O desígnio amoroso de Deus, a que Paulo chama “Mistério”, e que se realiza «desde antes da criação do mundo», é muito mais grandioso que uma obra de arte, por melhor que ela seja. A Bíblia mostra-nos bem esse projeto de Deus em marcha. A longa paciência de Deus através dos tempos, as etapas e os inícios de realização, os fracassos e os recomeços, as colaborações. Dizer que o desígnio amoroso de Deus se cumpre na história da humanidade, é dizer que a História tem um SENTIDO, isto é, um significado e uma direção. A narrativa do nosso Credo leva-nos do princípio até à consumação dos séculos. Os crentes estão voltados para o futuro, o devir e não para o passado. Dizemos no Pai Nosso “Venha o vosso reino, seja feita a vossa vontade assim na terra como no céu”, por outras palavras, Jesus ensinou-nos a rezar para que o plano de Deus se cumpra. E Ele veio para realizar esse plano até à plenitude… Ele está no centro da realização desse plano. Este plano não é limitador da liberdade e da responsabilidade humanas. Não há um cenário escrito de antemão. Pelo contrário, Deus respeita a liberdade do homem e é por isso mesmo que o plano de Deus não avança mais rápido, como diz S. Pedro (2 Pedro 3,9).

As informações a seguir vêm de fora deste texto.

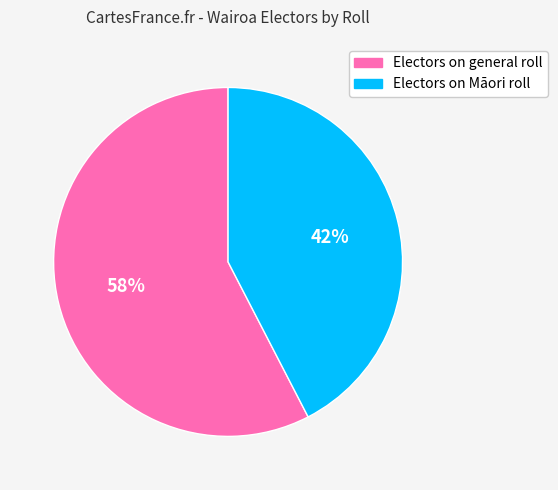

Which has a higher value, Electors on Māori roll or Electors on general roll?

Electors on general roll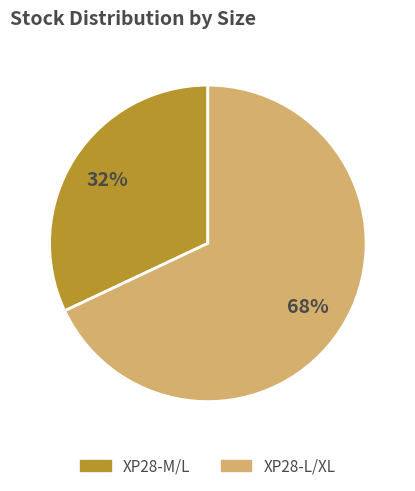

True or false: XP28-M/L accounts for 32% of the total.

True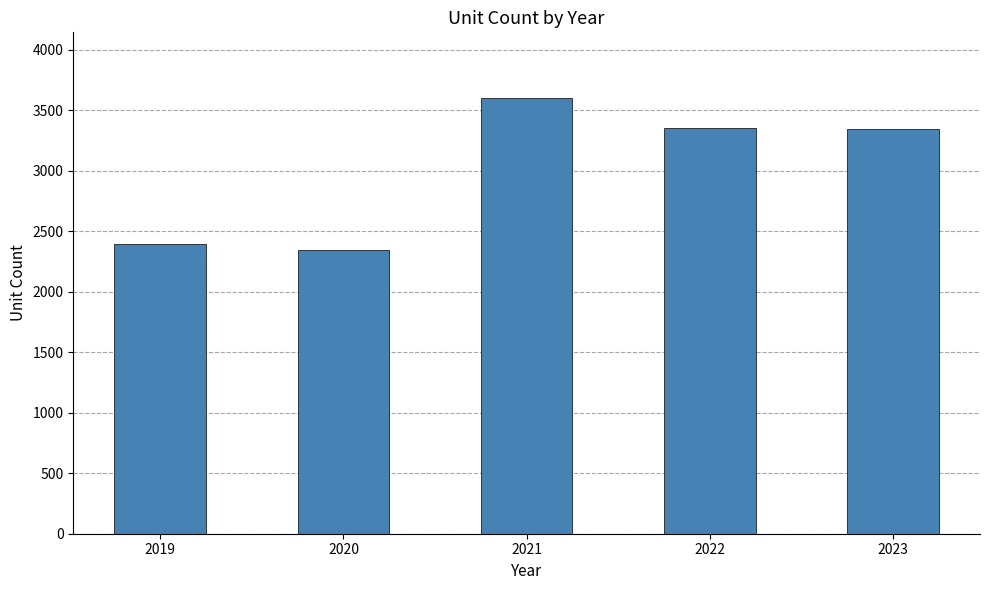

Is it true that the value at 2021 is 1106?

False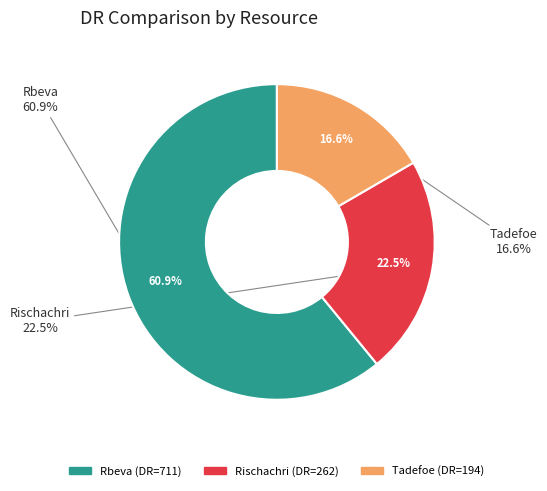

To the nearest percent, what is the average slice percentage?

33%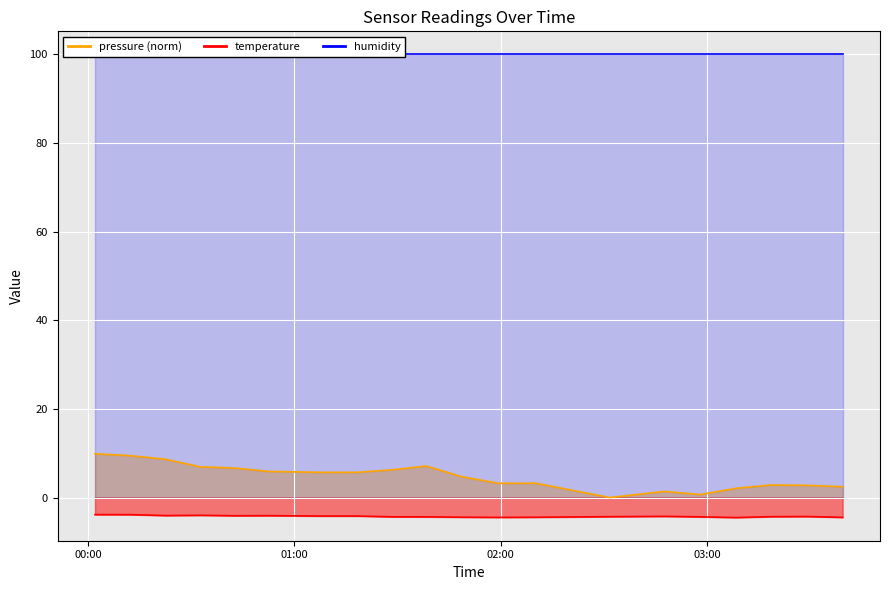

Is it true that temperature equals -2.8 at 2023-02-16T03:29:26?

False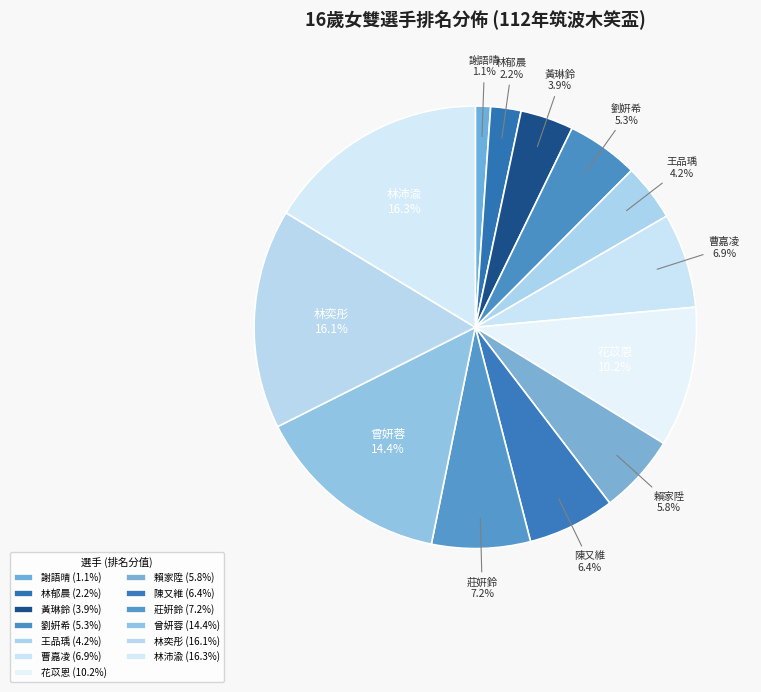

Is 林奕彤 the majority of the pie?

No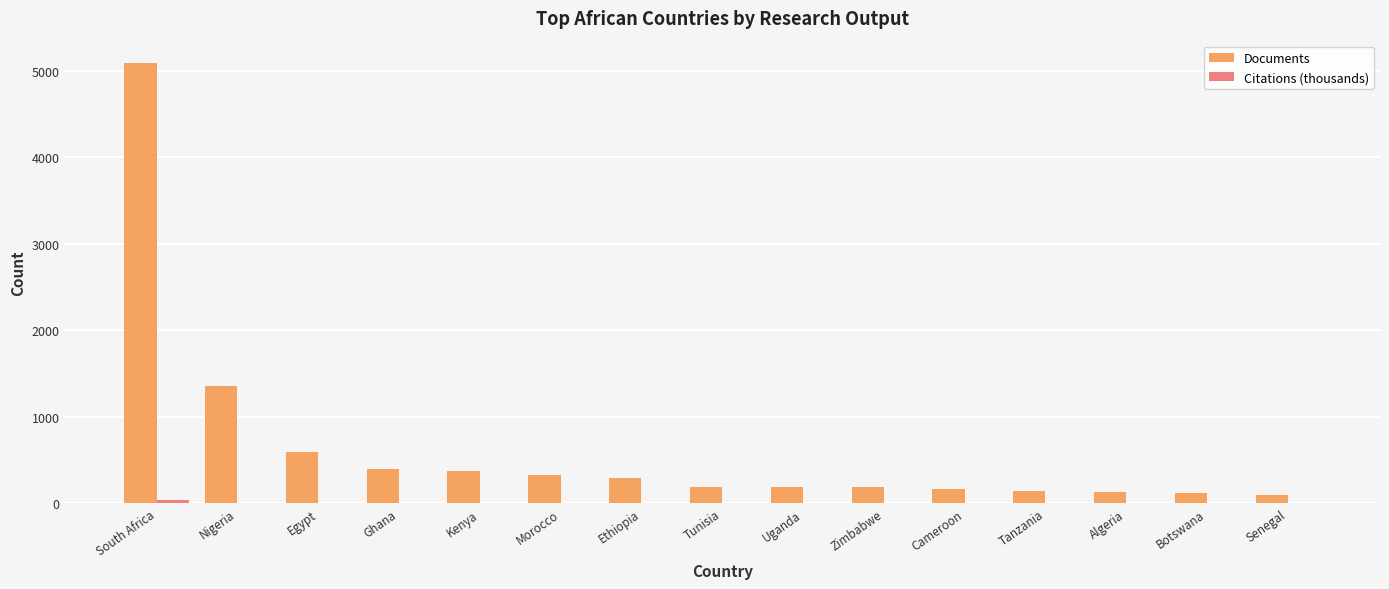

Which series changed the most between Nigeria and Kenya?

Documents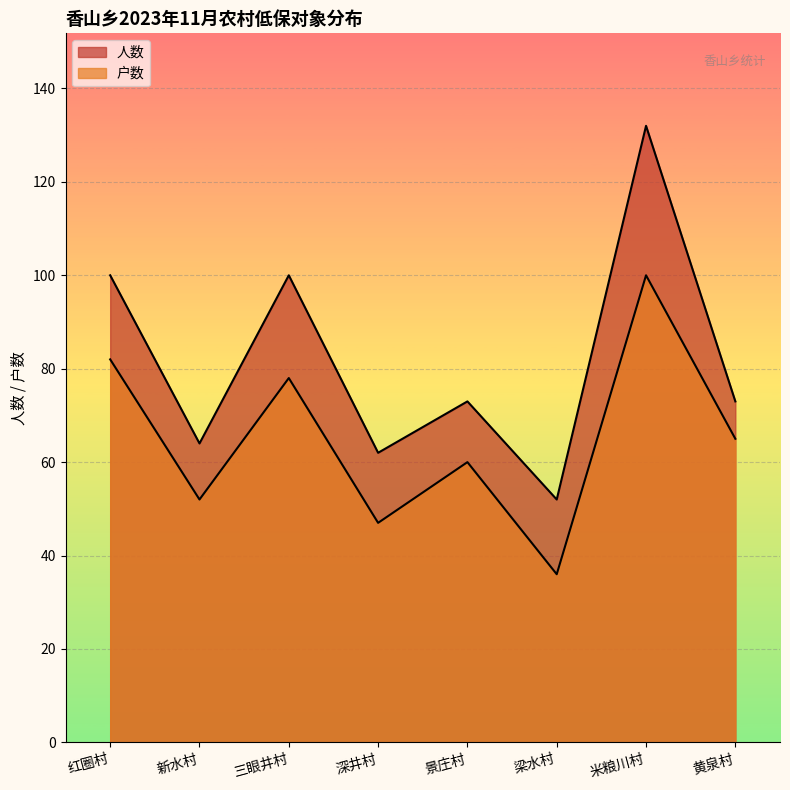

Between 景庄村 and 米粮川村, which series saw the biggest shift?

人数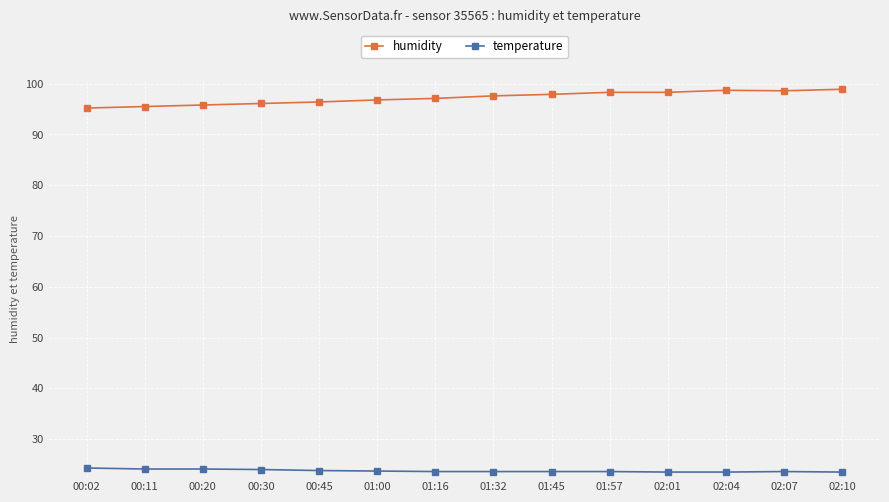

What is the sum of the temperature values at 00:02 and 01:32?

47.9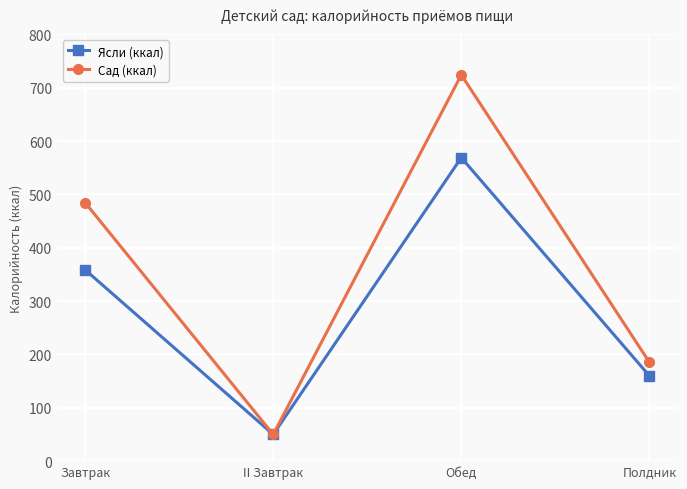

What is the minimum value for Сад (ккал)?

50.0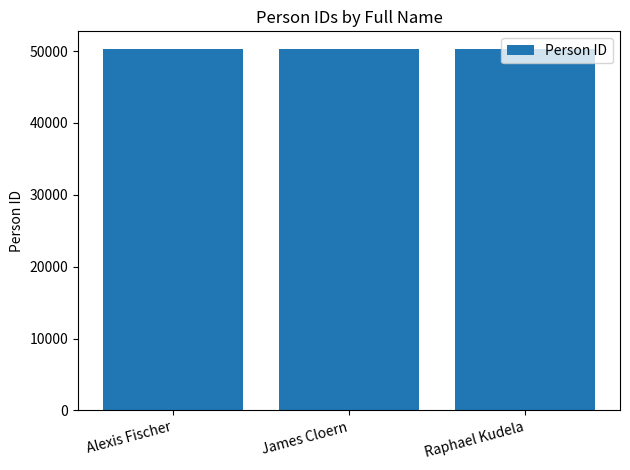

What is the sum of the values at Raphael Kudela and James Cloern?

100449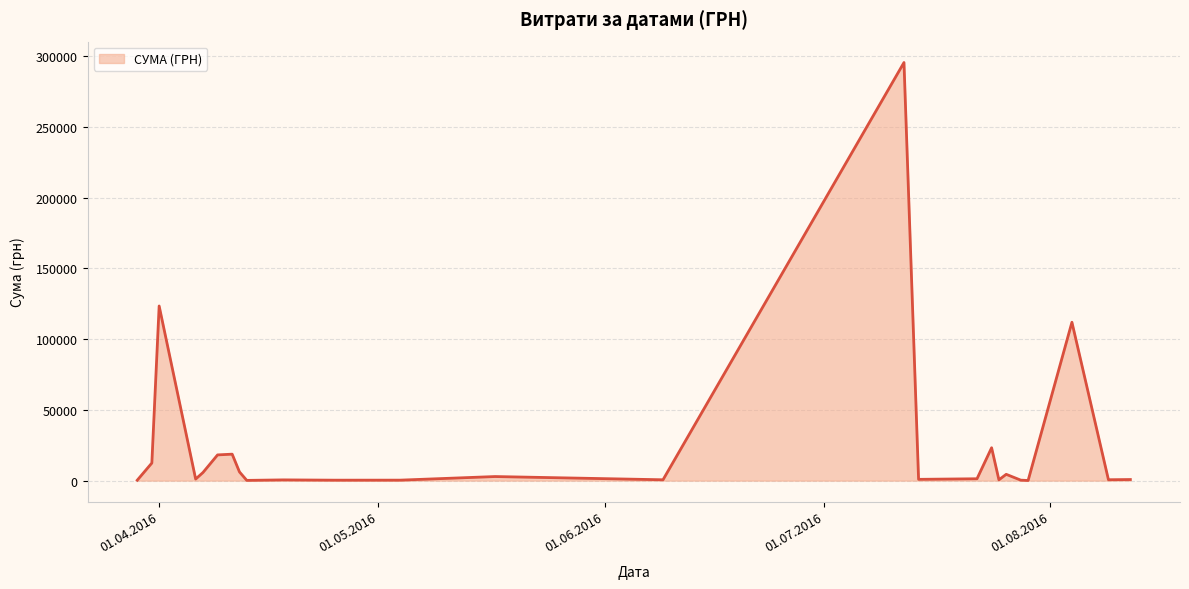

What is the maximum value shown in the chart?

295638.6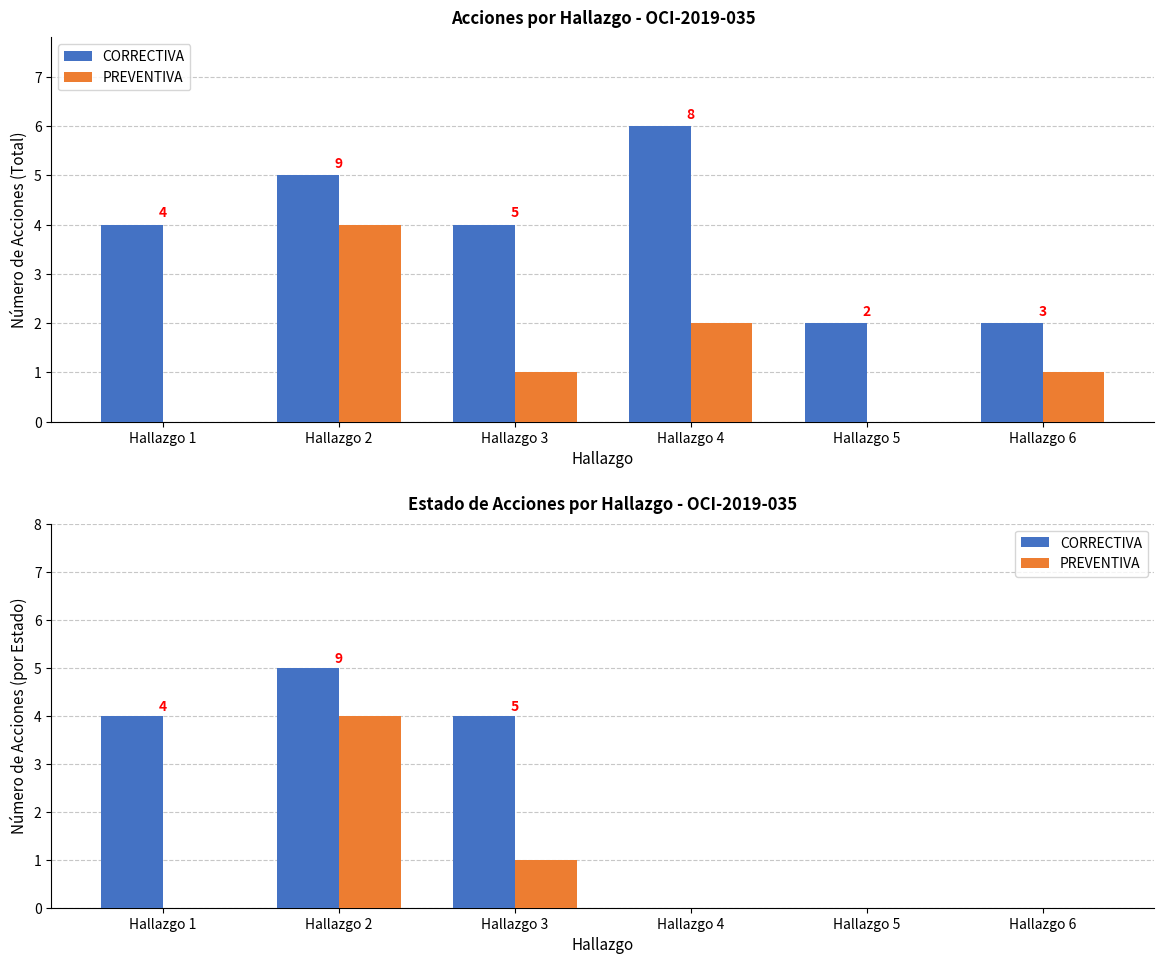

Rank the series by their maximum value, from highest to lowest.

CORRECTIVA, PREVENTIVA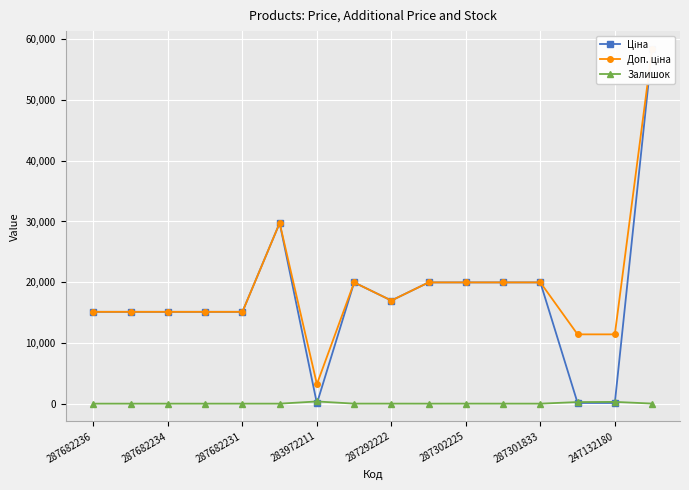

How many intersections are there between Залишок and Ціна?

4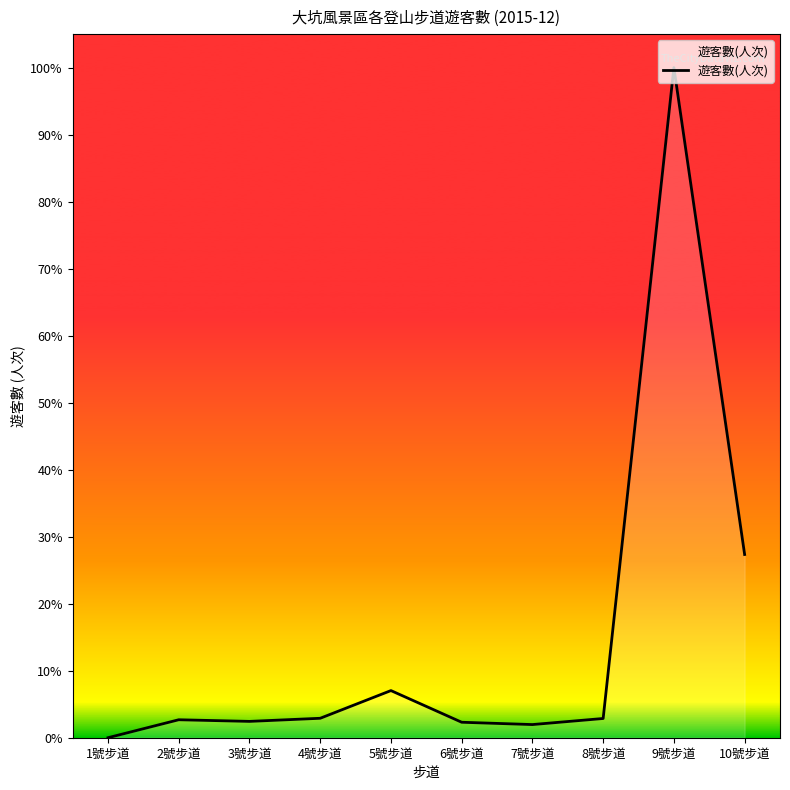

What is the change in value from 2號步道 to 7號步道?

-859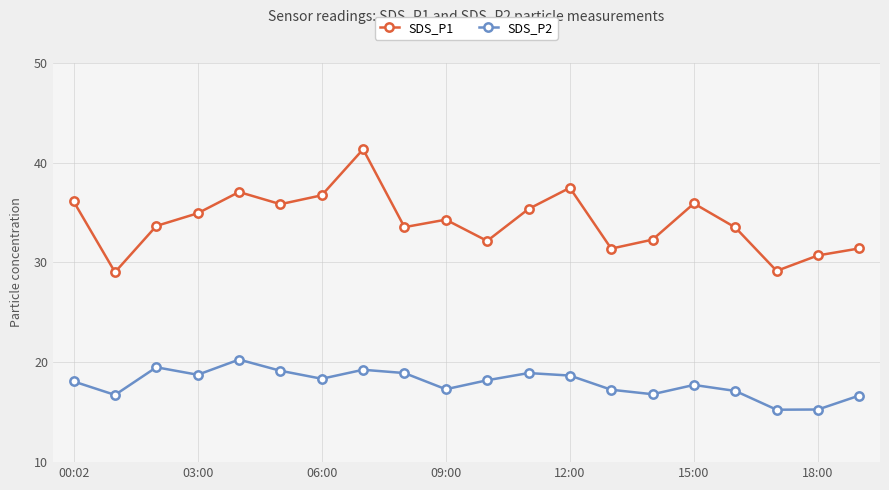

Is this an area chart (filled region under the line)?

No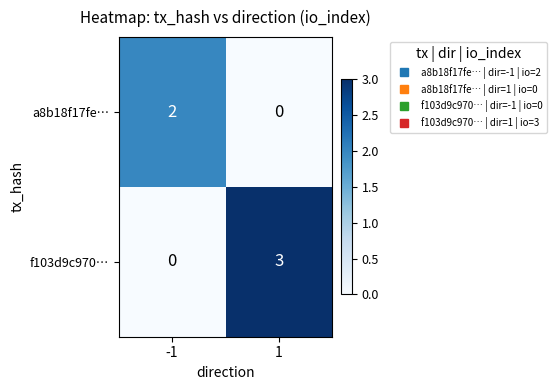

Rank the series at -1 from highest to lowest value.

a8b18f17fe…, f103d9c970…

Quando Jesus ressuscitado, no relato da aparição aos discípulos do evangelho de hoje, lhes diz: «tem de se cumprir tudo o que está escrito», ensina-lhes a reconhecer na passagem dos dias e dos milénios a lenta, mas segura maturação da nova humanidade que será um dia reunida n’Ele. E é isso a inteligência das Escrituras. Não no sentido de «estava escrito», programado, mas está na continuação da obra de Deus. Então, para os discípulos, tudo se tornou luminoso: agora compreendem que o Deus de amor e de perdão queria ir até ao extremo do amor e do perdão. Claro que, para nos levar para além da morte, na luz da ressurreição, seria necessário que Ele próprio atravessasse a morte; claro que, para nos ensinar a ultrapassar o ódio com a força do amor, era preciso que Ele mesmo enfrentasse o ódio e a humilhação; e assim por diante. «Abriu-lhes então o entendimento para compreenderem as escrituras”. Compreender as Escrituras é compreender este plano que as atravessa do princípio ao fim, mas que só à luz da ressurreição e com a ação do Espírito é possível entender. Compreender as Escrituras é entender que a vida tem sentido porque é fruto de um amor imenso, o amor de Deus, e que Ele está comprometido connosco pela Sua aliança até à raiz dos cabelos. Compreender as Escrituras é entrar na exultação, no louvor, na gratidão e na ação de graças a esse Deus que nos amou e tudo fez por nós. É também comprometer-se com o bem da humanidade com quem Deus se comprometeu. A nossa missão de colaboração no plano de Deus é anunciar e viver o melhor possível esse desígnio benevolente de Deus. É o que Paulo chama «completar na minha carne o que falta à obra de Cristo.» Completar na nossa carne quer dizer simplesmente colocar a nossa vida quotidiana ao serviço desse grande plano.

Queres também entrar nesta história de amor sendo colaborador do plano de Deus para a salvação de cada pessoa humana?